Findings


This section presents our key findings and discussion on the two research questions identified above. First, we explore the participant's understandings of project management and identify any gaps that may exist. Then we look at the process of selling project management and the interaction patterns between the buyer and seller.

Understandings of Project Management and Its Value

Initially, when we asked the participants to describe project management and brainstorm words around it, they described it as a linear type of activity, much like the definition provided in A Guide to the Project Management Body of Knowledge (PMBOK Guide) – 1996 Edition. "A project is a temporary endeavor undertaken to create a unique product or service" (Project Management Institute 1996, 167). "Project management is the application of knowledge, skills, tools, and techniques to project activities in order to meet or exceed stakeholder needs and expectations from a project" (Project Management Institute 1996, 167). These definitions are tactical in that they address tools, techniques, and skills. They also refer to a simple value statement of either meeting or exceeding expectations. The participants we interviewed described project management in tactical terms so it is understandable that as we asked them questions on selling project management, their approaches were tactical. None of the participants initially described project management as a philosophy and none referred to specific project management methodologies. In general, senior executives hold a fairly consistent, albeit basic, understanding of project management.

Although this initial definition gave the impression that project management principles were well understood in terms of the PMBOK Guide, further questioning revealed a diverse understanding of project management. Some participants viewed it as a tool or technique and others viewed it as a lifestyle, something that was ingrained in them they believed. Some described it as "part of their makeup" or an innate potential. It was described in religious terms on more than a few occasions and practitioners indicated they had "found the religion of project management" and described themselves as "converts." However, the majority of executives provided less passionate or detailed depictions. They tended to describe project management as either a very high conceptual issue or as a tactical toolbox for getting things done. The consultants were the only group that described project management in strategic terms such as "a core understanding or belief, scalable, flexible, and related to shareholder value."

Looking at the understandings of project management expressed by our participants in another way, we explored the tactical versus strategic understandings held by the buyers (senior executives, CEOs, CIOs) versus sellers (consultants, project manager practitioners) group. When project managers were asked to comment on the value of project management, their feedback reflected its importance and worth relative to projects, e.g., use a proven, structured methodology to show project results. One described it as an "insurance policy." Another described it as having the right people do the right thing at the right time. Many related the value to the project management priority triangle of "on time, cost, and scope."

────────────────────

● Set task 1:
In the findings on project management, which group was the only one to describe project management in strategic terms?
The findings text and the entries that follow have no connection to each other.

────────────────────

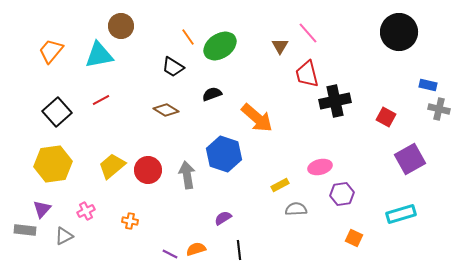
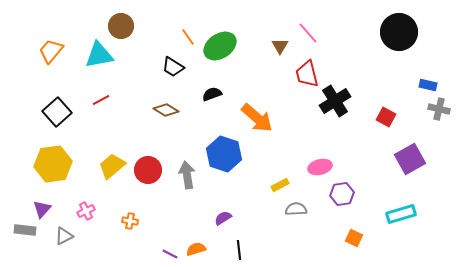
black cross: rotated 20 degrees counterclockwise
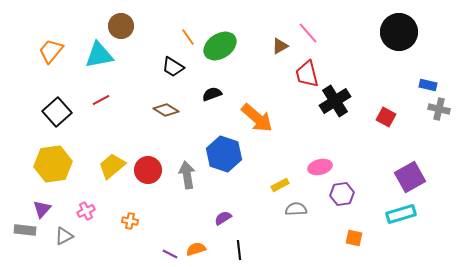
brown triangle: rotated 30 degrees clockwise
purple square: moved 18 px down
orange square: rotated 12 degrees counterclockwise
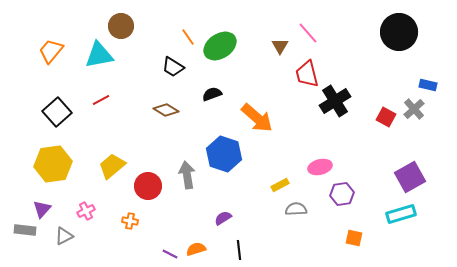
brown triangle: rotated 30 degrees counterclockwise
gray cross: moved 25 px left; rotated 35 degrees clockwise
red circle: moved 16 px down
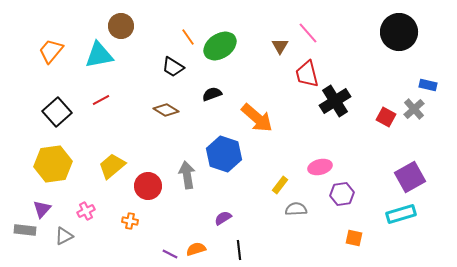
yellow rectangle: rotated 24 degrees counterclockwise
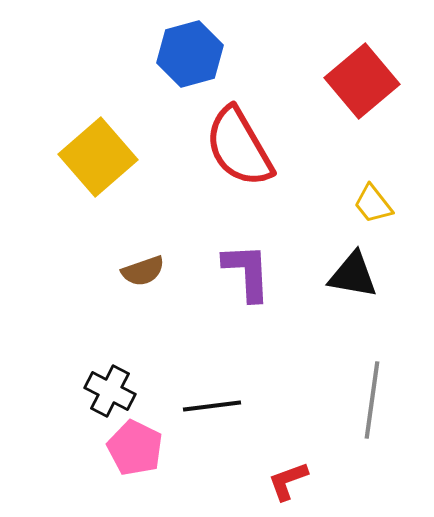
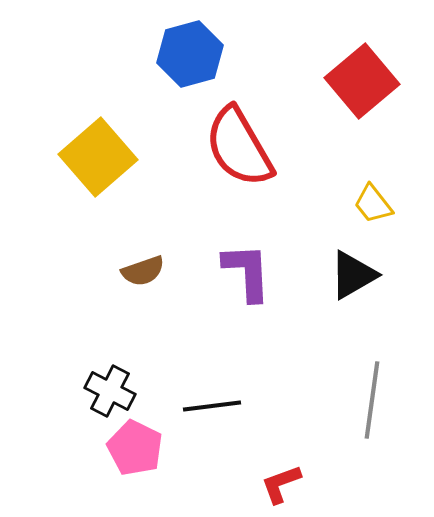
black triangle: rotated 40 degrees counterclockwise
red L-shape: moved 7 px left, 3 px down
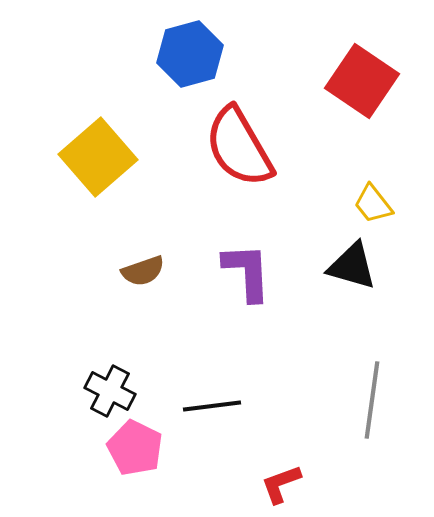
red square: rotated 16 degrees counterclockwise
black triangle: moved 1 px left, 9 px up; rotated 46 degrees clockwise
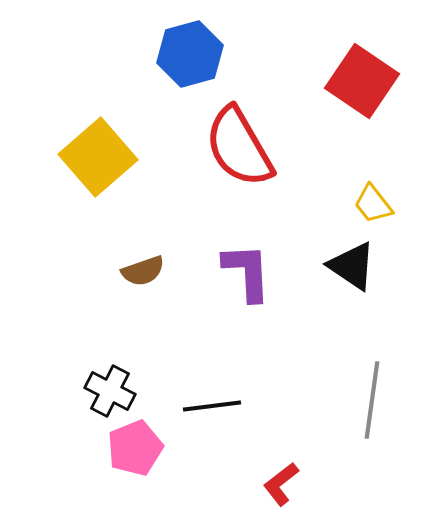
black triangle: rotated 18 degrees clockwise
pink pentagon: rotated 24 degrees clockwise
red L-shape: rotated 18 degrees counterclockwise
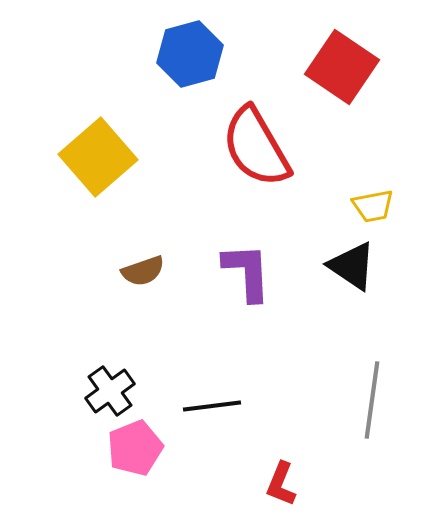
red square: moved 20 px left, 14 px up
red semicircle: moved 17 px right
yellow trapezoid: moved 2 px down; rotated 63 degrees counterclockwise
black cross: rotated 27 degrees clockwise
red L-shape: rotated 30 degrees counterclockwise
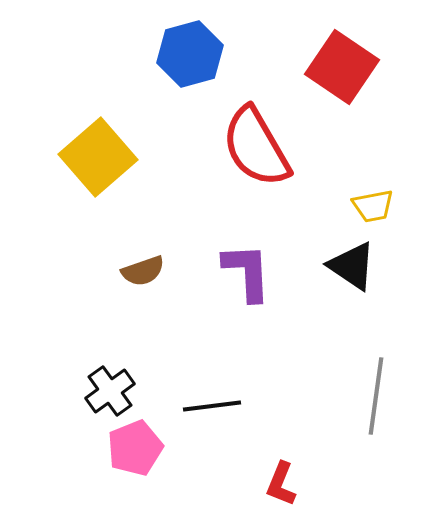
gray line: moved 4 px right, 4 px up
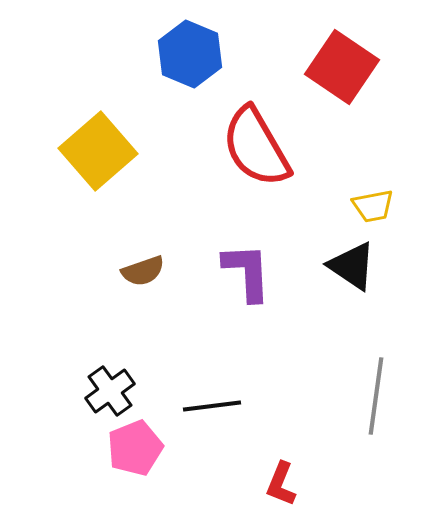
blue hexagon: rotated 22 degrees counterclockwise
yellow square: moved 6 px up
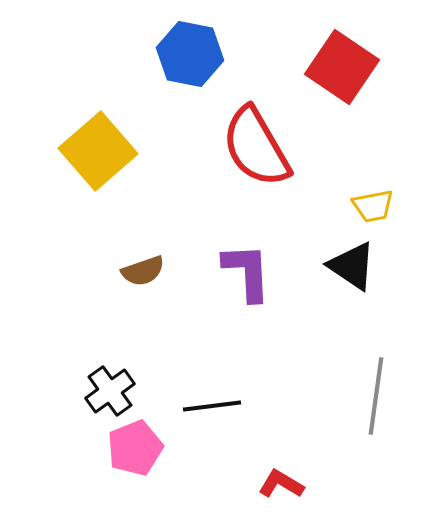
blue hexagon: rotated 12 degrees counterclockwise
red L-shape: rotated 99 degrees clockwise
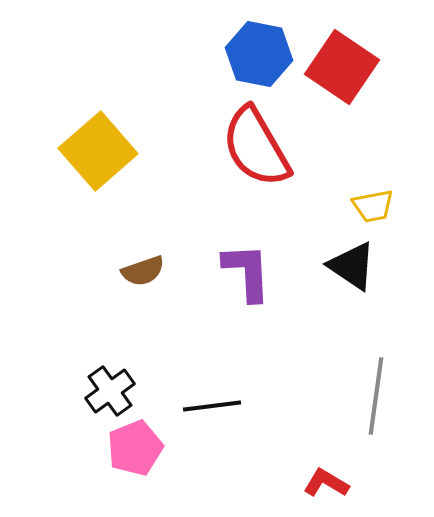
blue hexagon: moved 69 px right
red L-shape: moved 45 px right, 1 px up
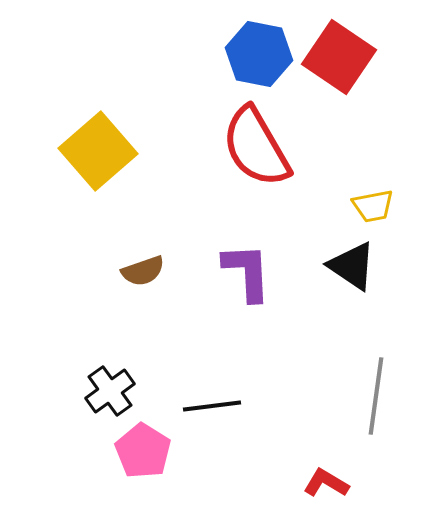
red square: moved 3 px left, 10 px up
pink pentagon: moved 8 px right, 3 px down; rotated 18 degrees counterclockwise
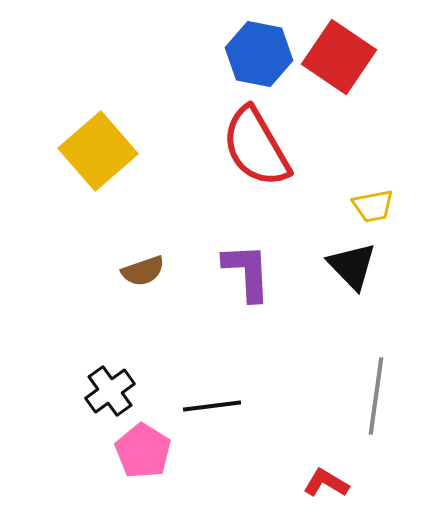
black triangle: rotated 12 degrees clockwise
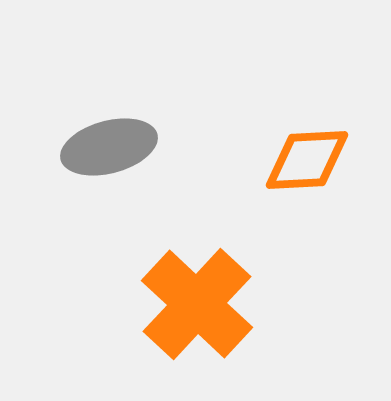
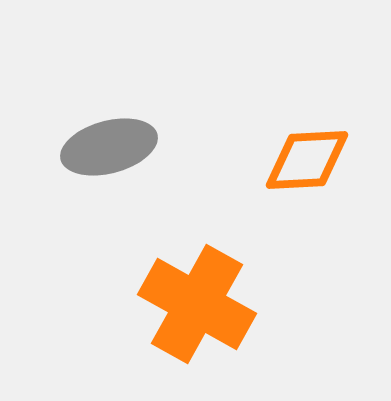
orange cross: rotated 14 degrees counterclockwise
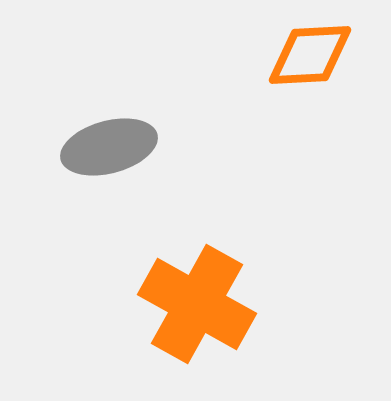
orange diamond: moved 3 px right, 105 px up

────────────────────

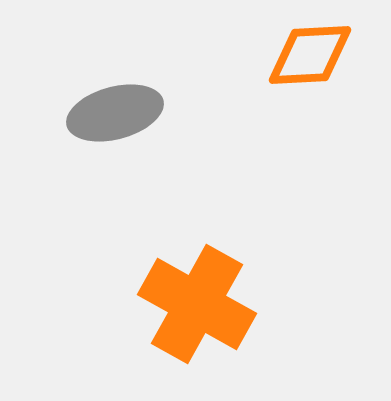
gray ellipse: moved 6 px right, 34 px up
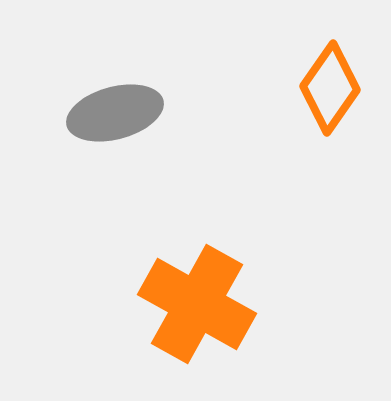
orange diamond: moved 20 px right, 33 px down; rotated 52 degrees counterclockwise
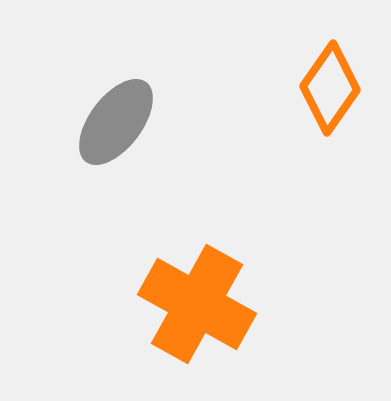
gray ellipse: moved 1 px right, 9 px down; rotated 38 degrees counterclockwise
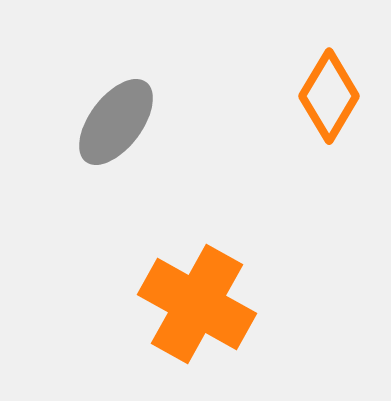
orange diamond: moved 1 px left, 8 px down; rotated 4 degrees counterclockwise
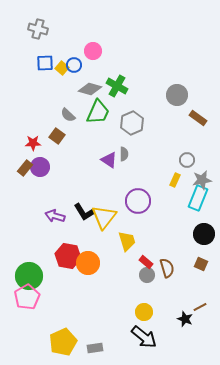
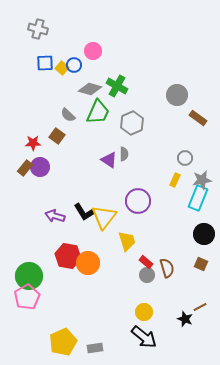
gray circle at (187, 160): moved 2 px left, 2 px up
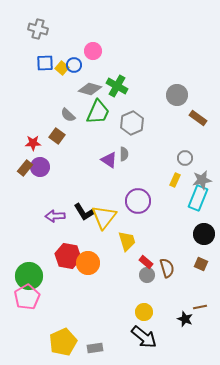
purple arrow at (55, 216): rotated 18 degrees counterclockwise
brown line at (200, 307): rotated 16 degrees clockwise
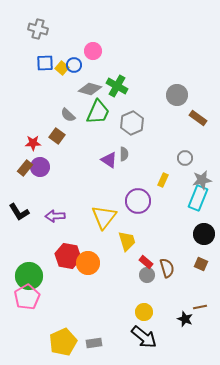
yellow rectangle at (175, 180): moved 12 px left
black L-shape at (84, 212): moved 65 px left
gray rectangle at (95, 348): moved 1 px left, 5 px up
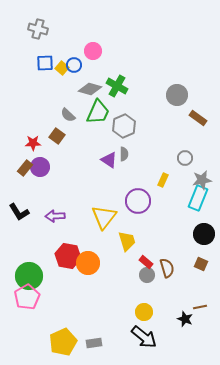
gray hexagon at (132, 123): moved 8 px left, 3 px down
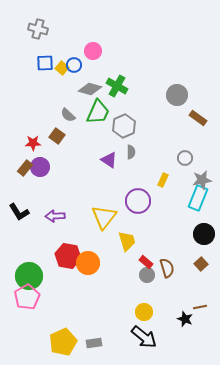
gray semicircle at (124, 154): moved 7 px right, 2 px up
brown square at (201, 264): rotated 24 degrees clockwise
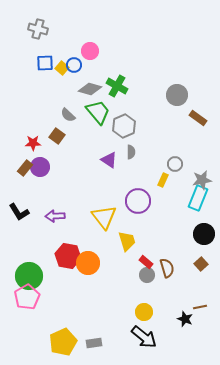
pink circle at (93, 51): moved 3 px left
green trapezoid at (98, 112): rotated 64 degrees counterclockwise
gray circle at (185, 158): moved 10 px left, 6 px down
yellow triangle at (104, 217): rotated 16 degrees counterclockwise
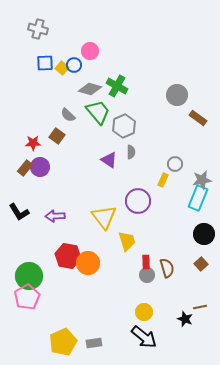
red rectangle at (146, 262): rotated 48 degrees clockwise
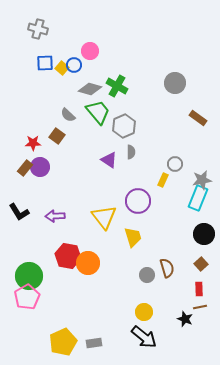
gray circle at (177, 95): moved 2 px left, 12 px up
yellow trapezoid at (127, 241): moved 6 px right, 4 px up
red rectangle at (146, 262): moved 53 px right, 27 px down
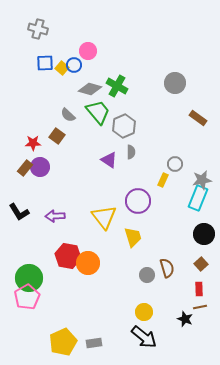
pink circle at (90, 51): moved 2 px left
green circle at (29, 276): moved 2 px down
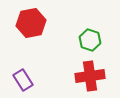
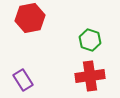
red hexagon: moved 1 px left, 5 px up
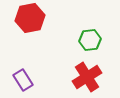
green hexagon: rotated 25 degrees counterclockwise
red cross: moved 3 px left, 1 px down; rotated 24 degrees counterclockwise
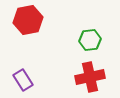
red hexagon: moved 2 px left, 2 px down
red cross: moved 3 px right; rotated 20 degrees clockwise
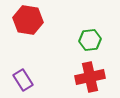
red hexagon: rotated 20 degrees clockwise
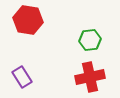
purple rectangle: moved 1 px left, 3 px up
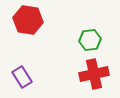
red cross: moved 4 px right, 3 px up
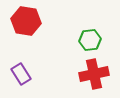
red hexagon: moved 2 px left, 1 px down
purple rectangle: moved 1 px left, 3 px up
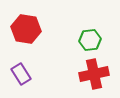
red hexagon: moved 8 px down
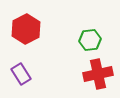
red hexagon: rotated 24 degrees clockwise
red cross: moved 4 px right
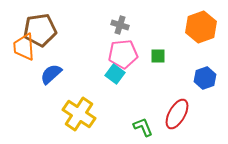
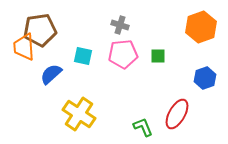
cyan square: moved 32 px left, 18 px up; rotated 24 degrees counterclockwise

────────────────────

● Set task 2:
In the entries, take the stretch from the line containing "pink circle at (93, 51): moved 3 px left" through the line containing "red cross: moved 4 px right, 3 px up" and replace "red hexagon" with "red octagon", leaving everything else unchanged. Give only those lines, and leave the pictures out.

● Worked solution 1:
The consultants.

● Worked solution 2:
pink circle at (93, 51): moved 3 px left
green trapezoid at (98, 112): rotated 64 degrees counterclockwise
gray circle at (185, 158): moved 10 px left, 6 px down
yellow triangle at (104, 217): rotated 16 degrees counterclockwise
red rectangle at (146, 262): rotated 48 degrees clockwise
gray circle at (177, 95): moved 2 px left, 12 px up
yellow trapezoid at (127, 241): moved 6 px right, 4 px up
red rectangle at (146, 262): moved 53 px right, 27 px down
pink circle at (90, 51): moved 2 px left
green circle at (29, 276): moved 2 px down
red octagon: moved 1 px left, 5 px up
green hexagon: rotated 25 degrees counterclockwise
red cross: moved 3 px left, 1 px down; rotated 24 degrees counterclockwise
red octagon: moved 2 px left, 2 px down
red cross: moved 3 px right; rotated 20 degrees clockwise
red octagon: rotated 20 degrees clockwise
purple rectangle: moved 1 px left, 3 px up
red cross: moved 4 px right, 3 px up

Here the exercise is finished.